Wie ist die Lage jetzt, hundertsechzig Jahre nach Darwin? Darwins Versuch, die Hinweise des Fossilberichts als Mangel an Wissen über den Fossilbericht und die Unvollständigkeit des Fossilberichts wegzuerklären, ist nicht mehr haltbar. Hier ist der Grund dafür:
Lassen Sie mich zunächst eine Metapher anführen (dieses Beispiel wurde von meinem Kollegen Paul Nelson geprägt). Stellen Sie sich vor, Sie haben ein neues Hobby und gehen am Strand entlang und sammeln, was die Flut anspült. Man sammelt Seesterne, Muscheln und Schnecken, und jeden Tag findet man etwas Neues, aber mit der Zeit stellt sich Wiederholung ein. Schließlich erreicht man einen Tag, an dem man nur noch das findet, was man zuvor schon gefunden hat, und dann weiß man, dass man genug Exemplare gesammelt hat, um zu wissen, was es da draußen gibt. Genau diese Methode wird in der Paläontologie angewandt, um die Vollständigkeit des Fossilberichts statistisch zu überprüfen. In der Paläontologie nennt man sie die “Sammlerkurve”. Bei den meisten Organismengruppen wissen wir, dass der Fossilbericht vollständig genug ist, um sicher zu sein, dass die Lücken, die wir sehen, und die Diskontinuitäten, die wir sehen, nicht Artefakte einer unzureichenden Sammeltätigkeit oder eines unvollständigen Fossilberichts sind, sondern tatsächlich Daten, die eine Erklärung verlangen.
Tatsächlich stellen wir aber fest, dass mit zunehmendem Wissen über den Fossilbericht die Probleme keineswegs verschwinden, sondern sogar immer größer werden.

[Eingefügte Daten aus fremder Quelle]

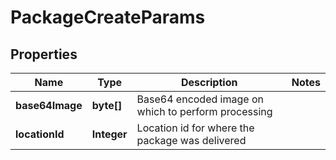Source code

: 

# PackageCreateParams

## Properties

Name | Type | Description | Notes
------------ | ------------- | ------------- | -------------
**base64Image** | **byte[]** | Base64 encoded image on which to perform processing | 
**locationId** | **Integer** | Location id for where the package was delivered | 




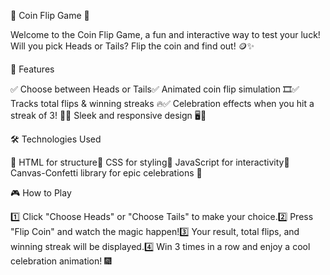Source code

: 🎲 Coin Flip Game 🎲

Welcome to the Coin Flip Game, a fun and interactive way to test your luck! Will you pick Heads or Tails? Flip the coin and find out! 🪙✨

🚀 Features

✅ Choose between Heads or Tails✅ Animated coin flip simulation 🎞️✅ Tracks total flips & winning streaks 🔥✅ Celebration effects when you hit a streak of 3! 🎉✅ Sleek and responsive design 🖥️📱

🛠️ Technologies Used

🔹 HTML for structure🔹 CSS for styling🔹 JavaScript for interactivity🔹 Canvas-Confetti library for epic celebrations 🎊

🎮 How to Play

1️⃣ Click "Choose Heads" or "Choose Tails" to make your choice.2️⃣ Press "Flip Coin" and watch the magic happen!3️⃣ Your result, total flips, and winning streak will be displayed.4️⃣ Win 3 times in a row and enjoy a cool celebration animation! 🎆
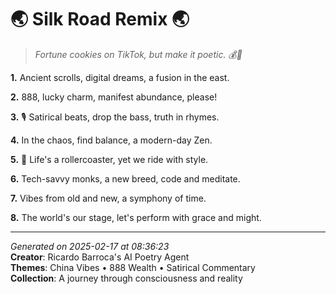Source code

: # 🌏 Silk Road Remix 🌏

> *Fortune cookies on TikTok, but make it poetic. 💰📜*

**1.** Ancient scrolls, digital dreams, a fusion in the east.


**2.** 888, lucky charm, manifest abundance, please!


**3.** 🎙️ Satirical beats, drop the bass, truth in rhymes.


**4.** In the chaos, find balance, a modern-day Zen.


**5.** 🎢 Life's a rollercoaster, yet we ride with style.


**6.** Tech-savvy monks, a new breed, code and meditate.


**7.** Vibes from old and new, a symphony of time.


**8.** The world's our stage, let's perform with grace and might.



---

*Generated on 2025-02-17 at 08:36:23*  
**Creator**: Ricardo Barroca's AI Poetry Agent  
**Themes**: China Vibes • 888 Wealth • Satirical Commentary  
**Collection**: A journey through consciousness and reality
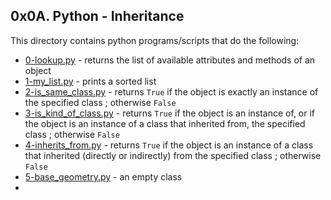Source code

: ## 0x0A. Python - Inheritance
This directory contains python programs/scripts that do the following:
- [0-lookup.py](0-lookup.py) - returns the list of available attributes and methods of an object
- [1-my_list.py](1-my_list.py) - prints a sorted list
- [2-is_same_class.py](2-is_same_class.py) - returns `True` if the object is exactly an instance of the specified class ; otherwise `False`
- [3-is_kind_of_class.py](3-is_kind_of_class.py) - returns `True` if the object is an instance of, or if the object is an instance of a class that inherited from, the specified class ; otherwise `False`
- [4-inherits_from.py](4-inherits_from.py) - returns `True` if the object is an instance of a class that inherited (directly or indirectly) from the specified class ; otherwise `False`
- [5-base_geometry.py](5-base_geometry.py) - an empty class
-
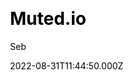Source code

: ---
title: Muted.io
website_url: https://muted.io
author: Seb
author_link: https://mastodon.online/@mutedio
author_twitter: https://mastodon.online/@mutedio
date: 2022-08-31T11:44:50.000Z
description: Muted.io is a magical collection of interactive music theory tools & visual references to learn music online for free.
ssg:
  - Undefined
css:
  - Aesthetic
cms:
  - Undefined
tags:
  - Browser
categories:
  - Aesthetic
draft: true
publish_date: '2022-12-21T15:17:26Z'
update_date: '2022-12-21T18:31:45Z'
---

Aber es gibt noch einen weiteren Grund, warum dieses Phänomen kein Artefakt sein kann: Wäre es ein Artefakt, dann müssten wir erwarten, dass die Lücken im Laufe der Zeit kleiner werden und die scheinbar nicht graduellen Übergänge gradueller werden. Tatsächlich stellen wir aber fest, dass mit zunehmendem Wissen über den Fossilbericht die Probleme keineswegs verschwinden, sondern sogar immer größer werden. Dies deutet darauf hin, dass die Natur uns „etwas sagen will“.

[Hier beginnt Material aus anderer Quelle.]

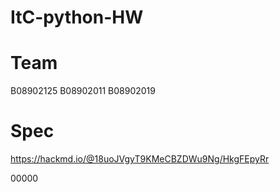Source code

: # ItC-python-HW
# Team
B08902125
B08902011
B08902019

# Spec
https://hackmd.io/@18uoJVgyT9KMeCBZDWu9Ng/HkgFEpyRr




00000
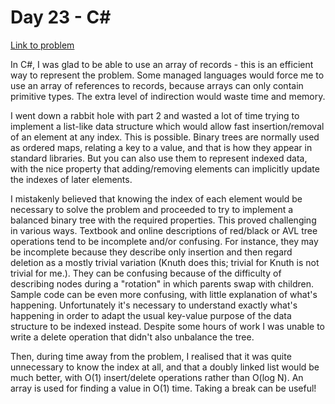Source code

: 
# Day 23 - C#

[Link to problem](https://adventofcode.com/2020/day/23)

In C#, I was glad to be able to use an array of records - this
is an efficient way to represent the problem. Some managed
languages would force me to use an array of references to records,
because arrays can only contain primitive types. The extra
level of indirection would waste time and memory.

I went down a rabbit hole with part 2 and wasted a lot of time
trying to implement a list-like data structure which would allow
fast insertion/removal of an element at any index. This is possible.
Binary trees are normally used as ordered maps, relating a key to
a value, and that is how they appear in standard libraries. But
you can also use them to represent indexed data, with the nice property
that adding/removing elements can implicitly update the indexes of
later elements.

I mistakenly believed that knowing the
index of each element would be necessary to solve the problem and
proceeded to try to implement a balanced binary tree with the
required properties. This proved challenging in various ways.
Textbook and online descriptions of red/black or AVL tree operations
tend to be incomplete and/or confusing. For instance, they may be
incomplete because they describe only insertion and then regard deletion
as a mostly trivial variation (Knuth does this; trivial for Knuth is
not trivial for me.). They can be confusing because
of the difficulty of describing nodes during a "rotation" in which
parents swap with children. Sample code can be even more confusing,
with little explanation of what's happening. Unfortunately it's
necessary to understand exactly what's happening in order to adapt
the usual key-value purpose of the data structure to be indexed
instead. Despite some hours of work I was unable to
write a delete operation that didn't also unbalance the tree.

Then, during time away from the problem, I realised that it was
quite unnecessary to know the index at all, and that a doubly
linked list would be much better, with O(1) insert/delete operations
rather than O(log N). An array is used for finding a value in
O(1) time. Taking a break can be useful!



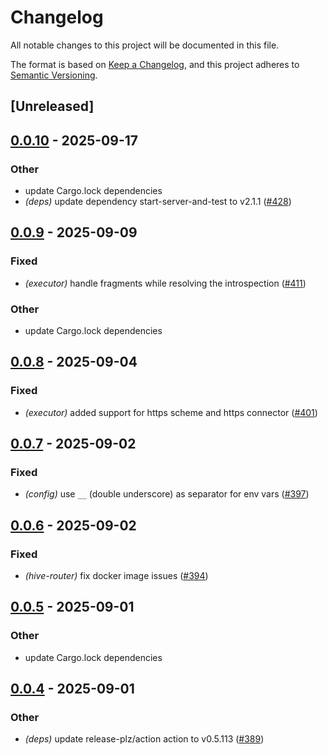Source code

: # Changelog

All notable changes to this project will be documented in this file.

The format is based on [Keep a Changelog](https://keepachangelog.com/en/1.0.0/),
and this project adheres to [Semantic Versioning](https://semver.org/spec/v2.0.0.html).

## [Unreleased]

## [0.0.10](https://github.com/graphql-hive/router/compare/hive-router-v0.0.9...hive-router-v0.0.10) - 2025-09-17

### Other

- update Cargo.lock dependencies
- *(deps)* update dependency start-server-and-test to v2.1.1 ([#428](https://github.com/graphql-hive/router/pull/428))

## [0.0.9](https://github.com/graphql-hive/router/compare/hive-router-v0.0.8...hive-router-v0.0.9) - 2025-09-09

### Fixed

- *(executor)* handle fragments while resolving the introspection ([#411](https://github.com/graphql-hive/router/pull/411))

### Other

- update Cargo.lock dependencies

## [0.0.8](https://github.com/graphql-hive/router/compare/hive-router-v0.0.7...hive-router-v0.0.8) - 2025-09-04

### Fixed

- *(executor)* added support for https scheme and https connector ([#401](https://github.com/graphql-hive/router/pull/401))

## [0.0.7](https://github.com/graphql-hive/router/compare/hive-router-v0.0.6...hive-router-v0.0.7) - 2025-09-02

### Fixed

- *(config)* use `__` (double underscore) as separator for env vars ([#397](https://github.com/graphql-hive/router/pull/397))

## [0.0.6](https://github.com/graphql-hive/router/compare/hive-router-v0.0.5...hive-router-v0.0.6) - 2025-09-02

### Fixed

- *(hive-router)* fix docker image issues  ([#394](https://github.com/graphql-hive/router/pull/394))

## [0.0.5](https://github.com/graphql-hive/router/compare/hive-router-v0.0.4...hive-router-v0.0.5) - 2025-09-01

### Other

- update Cargo.lock dependencies

## [0.0.4](https://github.com/graphql-hive/router/compare/hive-router-v0.0.3...hive-router-v0.0.4) - 2025-09-01

### Other

- *(deps)* update release-plz/action action to v0.5.113 ([#389](https://github.com/graphql-hive/router/pull/389))
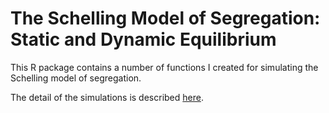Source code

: # The Schelling Model of Segregation: Static and Dynamic Equilibrium

This R package contains a number of functions I created for simulating the Schelling model of segregation.

The detail of the simulations is described [here](https://ytliu0.github.io/schelling/).
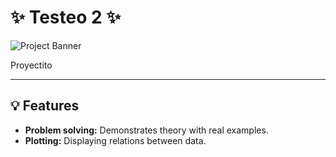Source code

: # ✨ Testeo 2 ✨

![Project Banner]([Peppa](https://th.bing.com/th/id/R.c4ad5f79503e01f5d7fbfd7ef9653ae3?rik=IhBUKg%2bRdCvcuQ&pid=ImgRaw&r=0))


Proyectito

---



## 💡 Features

* **Problem solving:** Demonstrates theory with real examples.
* **Plotting:** Displaying relations between data.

Was ist mit all den Übergangsformen, von denen wir in den Medienberichten hören?
Viele Darwinisten feiern jeden neuen Fossilienfund, der als Übergangsfossil zur Bestätigung dieser Theorie verkauft werden kann. Aber wenn man sich diese Fälle näher ansieht, ist die Beweislage meist sehr dünn. Es gibt auch viele Fälle, in denen uns solche Übergangsfossilien fehlen. Wenn also die Fälle, in denen wir Übergangsfossilien haben, als Beweise für Darwins Theorie gelten, dann müssen wir natürlich auch die anderen Fälle betrachten und widersprechende Hinweise berücksichtigen, bei denen das Fehlen von Beweisen die Theorie nicht bestätigt, sondern ihr sogar widerspricht.

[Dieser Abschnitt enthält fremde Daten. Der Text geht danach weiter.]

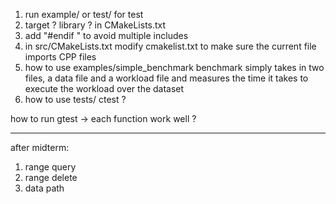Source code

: 1. run example/ or test/ for test
2. target ? library ? in CMakeLists.txt
3. add "#endif " to avoid multiple includes
4. in src/CMakeLists.txt modify cmakelist.txt to make sure the current file imports CPP files
5. how to use examples/simple_benchmark
   benchmark simply takes in two files, a data file and a workload file and
   measures the time it takes to execute the workload over the dataset
6. how to use tests/
    ctest ?

how to run gtest -> each function work well ?
______
after midterm:
1. range query
2. range delete
3. data path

Aber selbst, wenn wir alle Übergangsfossilien zugestehen, beweist dies, wie ich bereits sagte, bestenfalls die gemeinsame Abstammung. Aber der Fossilbericht insgesamt bestätigt keineswegs den Kernpunkt von Darwins Theorie, der nicht so sehr in der gemeinsamen Abstammung besteht, sondern in einem ungelenkten Mechanismus von zufälliger Mutation und natürlicher Auslese. Dieser Mechanismus wird durch den Fossilbericht definitiv nicht bestätigt, sondern widerlegt.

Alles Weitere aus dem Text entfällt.